Ask yourself would Patrick — whatever his merits — have ever been appointed by a Fianna Fail government ? Or would the current Government ever appoint Micheal Martin’s unelected running mate to a state board? Not in a lifetime. The spoils of war go to the winners.
The reason that I know so many of the new Government’s appointees is because they have political pedigrees. They mix in political circles. Twenty of the new regime’s appointments to state bodies have identifiable political links to the Government. Five of the six judges have similar connections. A lot of them have been as conspicuous for their political activities as for their business or judicial expertise. Indeed, Brody’s bad luck with his belly-up company should make his appointment at least open to challenge.
He need not fret. There will be no such challenges. He is safe. The Bord Bia quango is safe. Neither ordinary directors nor judges will go before Oireachtas comm-ittees for interview or ratification.
Before they came into government, Fine Gael and Labour promised an end to the old abuses. One-hundred-and-fifty quangos would be culled. Last week, the number came in at under 50. Independent appointments were promised.
Last Thursday, it became crystal clear that most of the quangos had been reprieved. The reformist regime’s appetite for appointing its own followers looked ominous only days after the election, when they cooked up a programme for government. Their love of independent appointments evaporated. They huffed and puffed about the disgraceful way Brian Cowen and his cohorts had stuffed state boards in Fianna Fail’s last days in office. The Taoiseach even sought legal advice on how to sack them. He received a negative reply.
Are we entitled to a whiff of scepticism? If Enda had been able to oust all the Fianna Fail loyalists who landed in board seats in the dying days of the last regime, he could have filled them with people of the “highest integrity” from Fine Gael and Labour.
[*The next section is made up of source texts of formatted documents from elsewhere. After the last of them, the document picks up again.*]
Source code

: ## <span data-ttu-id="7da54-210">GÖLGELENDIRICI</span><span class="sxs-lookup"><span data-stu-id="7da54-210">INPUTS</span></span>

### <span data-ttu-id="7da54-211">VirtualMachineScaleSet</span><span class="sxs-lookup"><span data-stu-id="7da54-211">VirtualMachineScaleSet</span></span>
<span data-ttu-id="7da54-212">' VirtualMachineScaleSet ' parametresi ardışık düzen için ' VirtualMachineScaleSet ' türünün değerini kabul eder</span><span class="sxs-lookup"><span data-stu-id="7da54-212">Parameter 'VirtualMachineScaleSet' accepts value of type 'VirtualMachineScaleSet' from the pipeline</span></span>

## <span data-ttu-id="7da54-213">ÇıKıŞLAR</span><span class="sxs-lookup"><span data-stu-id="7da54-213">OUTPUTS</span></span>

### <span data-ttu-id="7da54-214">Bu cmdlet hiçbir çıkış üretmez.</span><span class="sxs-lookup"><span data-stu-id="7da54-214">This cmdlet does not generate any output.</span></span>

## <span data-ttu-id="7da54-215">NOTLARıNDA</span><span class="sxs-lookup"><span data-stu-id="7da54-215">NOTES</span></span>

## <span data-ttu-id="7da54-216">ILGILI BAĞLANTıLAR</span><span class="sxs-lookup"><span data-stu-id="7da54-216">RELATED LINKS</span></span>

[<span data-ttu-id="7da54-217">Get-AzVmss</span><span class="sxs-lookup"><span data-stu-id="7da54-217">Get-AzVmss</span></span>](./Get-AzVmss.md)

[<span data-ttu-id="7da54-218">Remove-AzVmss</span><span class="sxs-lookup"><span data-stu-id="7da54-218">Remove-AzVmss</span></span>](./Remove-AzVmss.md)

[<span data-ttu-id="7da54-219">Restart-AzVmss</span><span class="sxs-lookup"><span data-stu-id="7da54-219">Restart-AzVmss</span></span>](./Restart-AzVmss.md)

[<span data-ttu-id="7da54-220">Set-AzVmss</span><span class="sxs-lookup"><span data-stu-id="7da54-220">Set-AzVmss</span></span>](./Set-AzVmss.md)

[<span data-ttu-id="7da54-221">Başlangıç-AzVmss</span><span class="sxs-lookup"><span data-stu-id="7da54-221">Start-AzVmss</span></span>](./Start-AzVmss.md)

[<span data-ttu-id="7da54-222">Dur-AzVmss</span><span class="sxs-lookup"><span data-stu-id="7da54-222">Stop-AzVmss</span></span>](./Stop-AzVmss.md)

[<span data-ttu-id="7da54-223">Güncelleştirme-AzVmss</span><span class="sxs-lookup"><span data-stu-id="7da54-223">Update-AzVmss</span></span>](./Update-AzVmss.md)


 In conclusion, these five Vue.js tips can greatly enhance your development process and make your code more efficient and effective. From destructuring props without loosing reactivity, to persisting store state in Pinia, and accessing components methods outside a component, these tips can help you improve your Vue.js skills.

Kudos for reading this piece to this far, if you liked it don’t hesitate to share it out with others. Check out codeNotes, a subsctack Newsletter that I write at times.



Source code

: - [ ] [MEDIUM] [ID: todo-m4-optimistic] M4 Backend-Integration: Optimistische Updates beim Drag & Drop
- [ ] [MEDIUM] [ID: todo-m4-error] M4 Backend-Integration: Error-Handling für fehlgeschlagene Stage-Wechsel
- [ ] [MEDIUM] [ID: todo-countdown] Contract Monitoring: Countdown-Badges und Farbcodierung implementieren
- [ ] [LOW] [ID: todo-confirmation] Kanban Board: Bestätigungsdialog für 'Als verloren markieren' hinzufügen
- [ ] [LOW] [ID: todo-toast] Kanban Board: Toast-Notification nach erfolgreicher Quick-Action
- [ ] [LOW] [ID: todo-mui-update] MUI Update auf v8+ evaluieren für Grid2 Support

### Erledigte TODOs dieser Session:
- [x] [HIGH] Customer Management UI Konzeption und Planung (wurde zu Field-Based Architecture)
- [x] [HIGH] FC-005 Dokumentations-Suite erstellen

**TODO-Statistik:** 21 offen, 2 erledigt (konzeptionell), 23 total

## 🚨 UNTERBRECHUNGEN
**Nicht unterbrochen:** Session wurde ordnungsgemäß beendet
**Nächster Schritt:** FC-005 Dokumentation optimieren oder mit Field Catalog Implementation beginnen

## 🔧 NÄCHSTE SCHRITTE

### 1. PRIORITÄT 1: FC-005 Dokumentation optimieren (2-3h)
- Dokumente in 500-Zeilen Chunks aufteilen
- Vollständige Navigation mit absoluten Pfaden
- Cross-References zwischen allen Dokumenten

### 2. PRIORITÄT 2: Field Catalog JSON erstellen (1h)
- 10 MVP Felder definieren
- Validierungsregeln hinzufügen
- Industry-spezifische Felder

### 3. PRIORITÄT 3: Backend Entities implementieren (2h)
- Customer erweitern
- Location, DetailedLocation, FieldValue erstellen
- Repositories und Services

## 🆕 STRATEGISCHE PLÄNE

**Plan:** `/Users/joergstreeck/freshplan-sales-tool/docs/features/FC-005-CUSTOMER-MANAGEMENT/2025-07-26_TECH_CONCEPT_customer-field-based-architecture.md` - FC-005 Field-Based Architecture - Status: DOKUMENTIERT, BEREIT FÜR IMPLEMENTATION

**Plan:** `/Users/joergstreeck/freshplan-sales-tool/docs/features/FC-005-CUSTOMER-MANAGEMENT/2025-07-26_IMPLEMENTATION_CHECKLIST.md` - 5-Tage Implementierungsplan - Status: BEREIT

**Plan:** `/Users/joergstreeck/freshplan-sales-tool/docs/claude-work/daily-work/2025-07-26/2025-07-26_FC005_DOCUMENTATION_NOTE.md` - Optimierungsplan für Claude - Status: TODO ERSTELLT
The Coalition was temporarily thwarted, but is rapidly making up for lost ground.
It has not dumped its lip service to reform. About half of all government departments have advertised the Bernard Allen route, inviting ordinary members of the public to apply for the vacant board seats.
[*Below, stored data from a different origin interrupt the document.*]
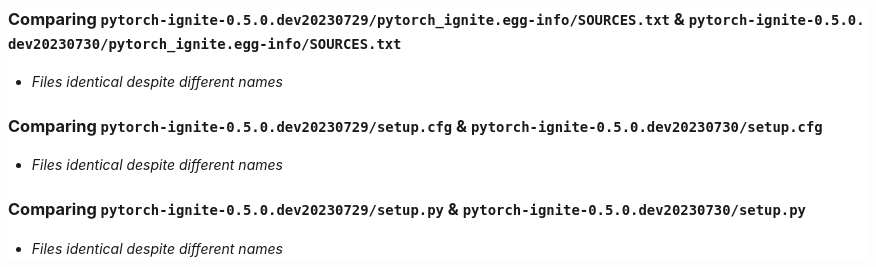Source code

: ### Comparing `pytorch-ignite-0.5.0.dev20230729/pytorch_ignite.egg-info/SOURCES.txt` & `pytorch-ignite-0.5.0.dev20230730/pytorch_ignite.egg-info/SOURCES.txt`

 * *Files identical despite different names*

### Comparing `pytorch-ignite-0.5.0.dev20230729/setup.cfg` & `pytorch-ignite-0.5.0.dev20230730/setup.cfg`

 * *Files identical despite different names*

### Comparing `pytorch-ignite-0.5.0.dev20230729/setup.py` & `pytorch-ignite-0.5.0.dev20230730/setup.py`

 * *Files identical despite different names*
Sadly the reforms are cosmetic. While the public may apply, the minister makes the final decision. He or she can simply parachute any of their patsies into key positions, ignoring the public participation process altogether. Only chairmen need appear before Oireachtas committees where TDs will have no power to veto them. Indeed, a cynical minister could always suggest to a favourite with a nod and a wink that if he takes the ‘democratic’ road his name will emerge from the hat — on merit, of course. What convenient cover for a crony.
Old habits die hard. Cronyism has passed from one tribe to another. At least Fianna Fail was always been brazen about its naked patronage. It did not try to hide cronyism behind a veneer of democratic selection and bogus transparency.
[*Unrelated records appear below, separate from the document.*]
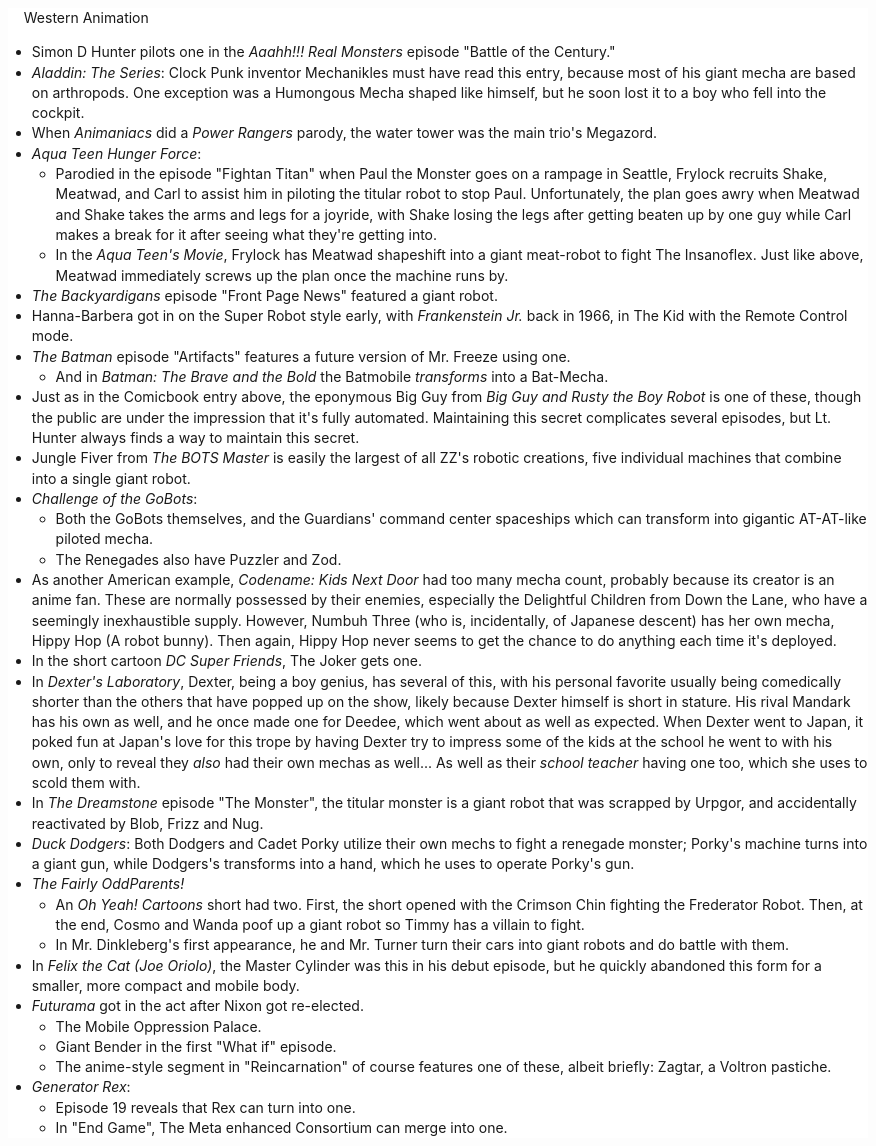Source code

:     Western Animation 

-   Simon D Hunter pilots one in the _Aaahh!!! Real Monsters_ episode "Battle of the Century."
-   _Aladdin: The Series_: Clock Punk inventor Mechanikles must have read this entry, because most of his giant mecha are based on arthropods. One exception was a Humongous Mecha shaped like himself, but he soon lost it to a boy who fell into the cockpit.
-   When _Animaniacs_ did a _Power Rangers_ parody, the water tower was the main trio's Megazord.
-   _Aqua Teen Hunger Force_:
    -   Parodied in the episode "Fightan Titan" when Paul the Monster goes on a rampage in Seattle, Frylock recruits Shake, Meatwad, and Carl to assist him in piloting the titular robot to stop Paul. Unfortunately, the plan goes awry when Meatwad and Shake takes the arms and legs for a joyride, with Shake losing the legs after getting beaten up by one guy while Carl makes a break for it after seeing what they're getting into.
    -   In the _Aqua Teen's Movie_, Frylock has Meatwad shapeshift into a giant meat-robot to fight The Insanoflex. Just like above, Meatwad immediately screws up the plan once the machine runs by.
-   _The Backyardigans_ episode "Front Page News" featured a giant robot.
-   Hanna-Barbera got in on the Super Robot style early, with _Frankenstein Jr._ back in 1966, in The Kid with the Remote Control mode.
-   _The Batman_ episode "Artifacts" features a future version of Mr. Freeze using one.
    -   And in _Batman: The Brave and the Bold_ the Batmobile _transforms_ into a Bat-Mecha.
-   Just as in the Comicbook entry above, the eponymous Big Guy from _Big Guy and Rusty the Boy Robot_ is one of these, though the public are under the impression that it's fully automated. Maintaining this secret complicates several episodes, but Lt. Hunter always finds a way to maintain this secret.
-   Jungle Fiver from _The BOTS Master_ is easily the largest of all ZZ's robotic creations, five individual machines that combine into a single giant robot.
-   _Challenge of the GoBots_:
    -   Both the GoBots themselves, and the Guardians' command center spaceships which can transform into gigantic AT-AT\-like piloted mecha.
    -   The Renegades also have Puzzler and Zod.
-   As another American example, _Codename: Kids Next Door_ had too many mecha count, probably because its creator is an anime fan. These are normally possessed by their enemies, especially the Delightful Children from Down the Lane, who have a seemingly inexhaustible supply. However, Numbuh Three (who is, incidentally, of Japanese descent) has her own mecha, Hippy Hop (A robot bunny). Then again, Hippy Hop never seems to get the chance to do anything each time it's deployed.
-   In the short cartoon _DC Super Friends_, The Joker gets one.
-   In _Dexter's Laboratory_, Dexter, being a boy genius, has several of this, with his personal favorite usually being comedically shorter than the others that have popped up on the show, likely because Dexter himself is short in stature. His rival Mandark has his own as well, and he once made one for Deedee, which went about as well as expected. When Dexter went to Japan, it poked fun at Japan's love for this trope by having Dexter try to impress some of the kids at the school he went to with his own, only to reveal they _also_ had their own mechas as well... As well as their _school teacher_ having one too, which she uses to scold them with.
-   In _The Dreamstone_ episode "The Monster", the titular monster is a giant robot that was scrapped by Urpgor, and accidentally reactivated by Blob, Frizz and Nug.
-   _Duck Dodgers_: Both Dodgers and Cadet Porky utilize their own mechs to fight a renegade monster; Porky's machine turns into a giant gun, while Dodgers's transforms into a hand, which he uses to operate Porky's gun.
-   _The Fairly OddParents!_
    -   An _Oh Yeah! Cartoons_ short had two. First, the short opened with the Crimson Chin fighting the Frederator Robot. Then, at the end, Cosmo and Wanda poof up a giant robot so Timmy has a villain to fight.
    -   In Mr. Dinkleberg's first appearance, he and Mr. Turner turn their cars into giant robots and do battle with them.
-   In _Felix the Cat (Joe Oriolo)_, the Master Cylinder was this in his debut episode, but he quickly abandoned this form for a smaller, more compact and mobile body.
-   _Futurama_ got in the act after Nixon got re-elected.
    -   The Mobile Oppression Palace.
    -   Giant Bender in the first "What if" episode.
    -   The anime-style segment in "Reincarnation" of course features one of these, albeit briefly: Zagtar, a Voltron pastiche.
-   _Generator Rex_:
    -   Episode 19 reveals that Rex can turn into one.
    -   In "End Game", The Meta enhanced Consortium can merge into one.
Yet there is a fly in the ointment for the Fine Gael-Labour warriors. At the recent Global Irish Economic Forum in Dublin, members of the diaspora volunteered themselves as a panel of entrepreneurs who would give their talents free of charge in the service of Ireland. They would willingly work pro bono as directors of semi-state companies. They would slot into suitable state boards, providing skillsets unmatched in Ireland. They would refresh sleepy monopolies like the DAA, An Post, CIE, the ESB and Bord na Mona. Overseas billionaires, achievers in such sectors as energy, aviation, postal services, transport and hi-tech companies, are now available in the interests of the nation.
Watch the Government flee, screaming, from this act of altruism. Now that Fine Gael and Labour have surrendered our economic sovereignty, they will cling like grim death to the one power they should surrender: patronage.
No wonder the quangos were reprieved last week. Fianna Fail must be proud of their opponents’ conversion to cronyism.